Even omelettes are taking a hit: Soon super-sized, restaurant-style versions might soon be a thing of the past. Until recently, using three eggs in a two-egg omelette was common practice, according to Leonard Sanchez, the general manager Flo Cafe & Bar in Chicago, where guests can order omelettes stuffed with everything from chorizo to mushrooms to black beans. But restaurateurs eager to trim are ensuring reality reflects their menu. "We were making three-, four-egg omelettes, but now we really have to watch how many eggs we use," Sanchez says.
"We were making three-, four-egg omelettes, but now we really have to watch how many eggs we use."
Egg white fans, however, might just find themselves with a lighter wallet. According to Sanchez, finding bulk egg whites has grown near-impossible. In May, the Wall Street Journal reported that Michael Foods, which manufactures egg byproducts like liquid egg whites, would be forced to discontinue several product lines amidst a $20 million earnings shortfall caused entirely by the avian flu. When chefs can find liquid whites, the prices are astronomical: Prices jumped from 50 cents to $1.78 per pound, according to independent food price-tracking firm Urner Barry. Howeth says he wouldn’t be surprised to see a dollar surcharge for egg white products on many menus. "We still offer egg whites, but now we have to hand-separate the yolks," Sanchez says. Chances are good egg white fanatics are used to a tacked-on charge for their yolk-less omelets, but don't be surprised if that price goes up. Even for a talented cook, separating whites adds unnecessary time to the making of omelette — and might sacrifice the yolk in the process.
But for most egg dishes, there's not much proprietors can do besides absorb the cost and wait. Commodity prices change constantly: Chubby pigs spiked ham costs during the 2014 holiday season; beef cost drastically more after the droughts of 2013. It's an unfortunate byproduct of the business. "We shed a tear every time we have to throw out an overcooked poached egg," says Donnie Dalessio, the owner of Queens Comfort in Astoria, New York, whose selection of Benedicts ranges from the standard to the ridiculous ("Hobbits Salty Pork" with bacon, fig jam and brie). When raising menu prices isn't an option, mitigating the drastic cost increase comes down to careful management. "Hey, what can you do?" Dalessio asks. "We have just remained cool and served brunch the same as usual. People want their eggs, so we hook them up with eggs." He hasn’t adjusted Queens Comfort's pricing. And for Flo Cafe & Bar, which tears through six or seven egg cases every weekend, "it's something we’ve had to bite the bullet on," Sanchez says. "Hopefully the price of eggs will go down."

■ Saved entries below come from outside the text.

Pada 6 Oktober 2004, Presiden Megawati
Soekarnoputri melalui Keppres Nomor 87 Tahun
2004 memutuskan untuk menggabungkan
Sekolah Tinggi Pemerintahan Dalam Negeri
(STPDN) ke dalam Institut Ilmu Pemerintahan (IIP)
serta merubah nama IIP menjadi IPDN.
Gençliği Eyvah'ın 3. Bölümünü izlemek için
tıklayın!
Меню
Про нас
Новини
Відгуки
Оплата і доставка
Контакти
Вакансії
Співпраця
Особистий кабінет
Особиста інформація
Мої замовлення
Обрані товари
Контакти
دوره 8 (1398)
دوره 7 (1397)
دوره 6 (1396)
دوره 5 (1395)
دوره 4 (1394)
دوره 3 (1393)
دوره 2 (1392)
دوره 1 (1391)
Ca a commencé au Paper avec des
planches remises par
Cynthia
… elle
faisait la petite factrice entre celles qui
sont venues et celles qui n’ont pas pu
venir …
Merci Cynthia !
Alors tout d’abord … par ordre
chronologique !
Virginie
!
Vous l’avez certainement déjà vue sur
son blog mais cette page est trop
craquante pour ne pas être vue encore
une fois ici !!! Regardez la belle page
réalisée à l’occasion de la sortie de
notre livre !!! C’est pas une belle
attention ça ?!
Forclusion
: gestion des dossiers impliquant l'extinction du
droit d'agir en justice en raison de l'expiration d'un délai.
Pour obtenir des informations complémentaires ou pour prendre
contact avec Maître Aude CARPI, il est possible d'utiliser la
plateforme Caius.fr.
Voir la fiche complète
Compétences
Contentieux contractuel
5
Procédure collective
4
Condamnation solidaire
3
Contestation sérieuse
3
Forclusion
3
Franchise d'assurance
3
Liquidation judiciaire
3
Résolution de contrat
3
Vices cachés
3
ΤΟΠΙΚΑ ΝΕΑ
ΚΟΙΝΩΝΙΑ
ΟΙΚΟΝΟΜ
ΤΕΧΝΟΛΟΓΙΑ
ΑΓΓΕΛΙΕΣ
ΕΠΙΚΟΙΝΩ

David Harvey, an agricultural economist at the USDA, says the worst is likely over: Farmers have begun replacing flocks lost to the flu, but "they're not replacing the whole operation at once," Harvey says. "It will take them time to expand until they’re fully back into operation." But there's still one more bump in the road before 2016: The holiday season, when egg demand increases ("lots of people are baking at home for Thanksgiving and the Christmas holidays," says Harvey). Historically, we're likely to see another small bump in egg prices then — but after that, expect smooth sailing.